Initialization between (-1, 1) failed after 100 attempts.
Try specifying initial values, reducing ranges of constrained values, or reparameterizing the model.
data{
int<lower=0> n_cust; //number of customers
vector<lower=0>[n_cust] x;
vector<lower=0>[n_cust] tx;
vector<lower=0>[n_cust] T;
}
parameters{
// vectors of lambda and mu for each customer.
// Here I apply limits between 0 and 1 for each
// parameter. A value of lambda or mu > 1.0 is unphysical
// since you don't enough time resolution to go less than
// 1 time unit.
vector <lower=0,upper=1.0>[n_cust] lambda;
vector <lower=0,upper=1.0>[n_cust] mu;
// parameters of the prior distributions : r, alpha, s, beta.
// for both lambda and mu
real <lower=0>r;
real <lower=0>alpha;
real <lower=0>s;
real <lower=0>beta;
}
model{
// temporary variables :
vector[n_cust] like1; // likelihood
vector[n_cust] like2; // likelihood
// Establishing hyperpriors on parameters r, alpha, s, and beta.
r ~ normal(0.5,0.1);
alpha ~ normal(10,1);
s ~ normal(0.5,0.1);
beta ~ normal(10,1);
// Establishing the Prior Distributions for lambda and mu :
lambda ~ gamma(r,alpha);
mu ~ gamma(s,beta);
// The likelihood of the Pareto/NBD model :
like1 = x .* log(lambda) + log(mu) - log(mu+lambda) - tx .* (mu+lambda);
like2 = (x + 1) .* log(lambda) - log(mu+lambda) - T .* (lambda+mu);
// Here we increment the log probability density (target) accordingly
target+= log(exp(like1)+exp(like2));
}
The error you’re getting is that the target log density is negative infinity. Probably because something is trying to take a log of a zero or something.

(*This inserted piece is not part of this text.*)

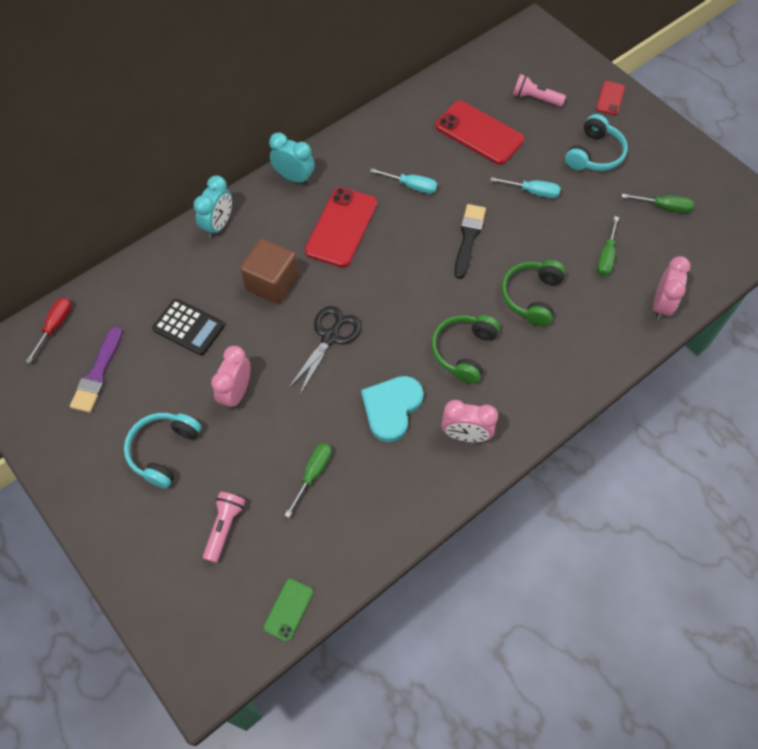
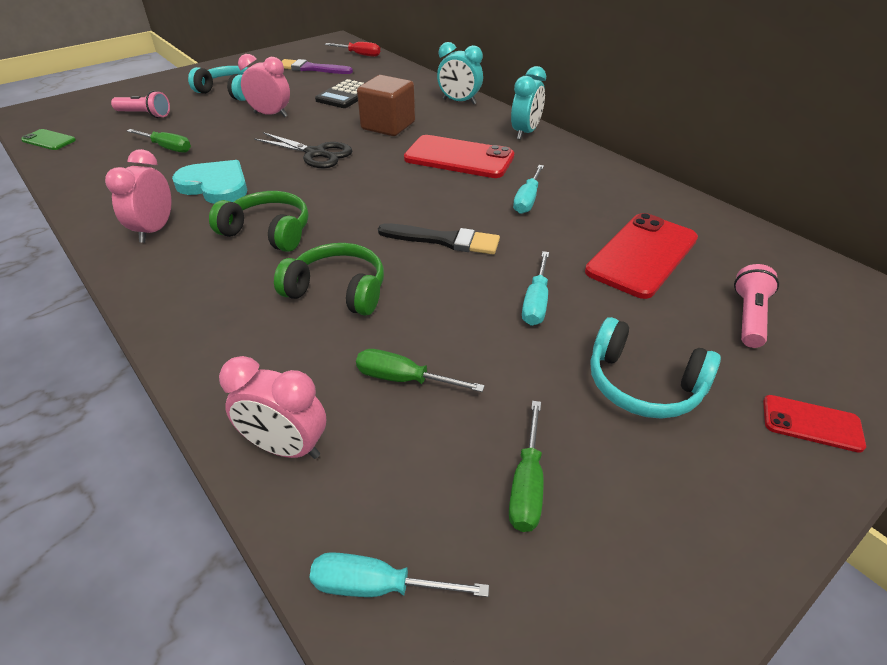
camera: 90 degrees right, 20 degrees down
none -> turquoise screwdriver [309,552,489,597]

These things can sometimes be annoying to track down, but the best thing to do is just print stuff out and look.
Probably like1 or like2 is negative infinity. Just do a:
print(like1, like2);
After you assign them values and have a look. Give it a go and see if you find something suspicious.
The Stan program in the notebook you are copying from is not that great, although it does initialize for me in rstan after I made some changes. Not sure if it would have initialized without the changes, but I didn’t want to find out.
data {
int<lower=0> n_cust; //number of customers
vector<lower=0>[n_cust] x;
vector<lower=0>[n_cust] tx;
vector<lower=0>[n_cust] T;
}
parameters{
// vectors of lambda and mu for each customer.
// Here I apply limits between 0 and 1 for each
// parameter. A value of lambda or mu > 1.0 is unphysical
// since you don't enough time resolution to go less than
// 1 time unit.
vector <lower=0,upper=1.0>[n_cust] lambda;
vector <lower=0,upper=1.0>[n_cust] mu;
// parameters of the prior distributions : r, alpha, s, beta.
// for both lambda and mu
real <lower=0> r;
real <lower=0> alpha;
real <lower=0> s;
real <lower=0> beta;
}
model {
// temporary variables :
vector[n_cust] log_lambda = log(lambda);
vector[n_cust] mu_lambda = mu + lambda;
vector[n_cust] log_mu_lambda = log(mu_lambda);
vector[n_cust] like1 = x .* log_lambda + log(mu) - log_mu_lambda - tx .* mu_lambda;
vector[n_cust] like2 = (x + 1) .* log_lambda - log_mu_lambda - T .* mu_lambda;
// Here we increment the log probability density (target) accordingly
for (n in 1:n_cust) target += log_sum_exp(like1[n], like2[n]);
// Establishing hyperpriors on parameters r, alpha, s, and beta.
r ~ normal(0.5, 0.1);
alpha ~ normal(10, 1);
s ~ normal(0.5, 0.1);
beta ~ normal(10, 1);
// Establishing the Prior Distributions for lambda and mu :
lambda ~ gamma(r, alpha);
mu ~ gamma(s, beta);
}
Thanks for both of your help. I was originally printing the temporary values and removing records in the dataset which were causing the problem and was able to successfully run the original code.
With the change that @bgoodri suggested it works for all records. Can you help clarify why it works when we update probability one record at a time rather than the entire dataset as in the original code.
log_sum_exp(a, b) is numerically accurate and log(exp(a) + exp(b)) is numerically unaccurate and prone to overflow. Even still, it hits the maximum treedepth, does not converge, and is not a great example to learn from.
This model is based on the note from Dr Fader and Dr Hardie. I believe this is also the model by Abe (2009).
What I notice is that Stan is unable to converge when using Gamma distribution for heterogeneity on lambda and mu, and I have tried this original formulation for over a month. But it works really well when replacing it with lognormal distribution.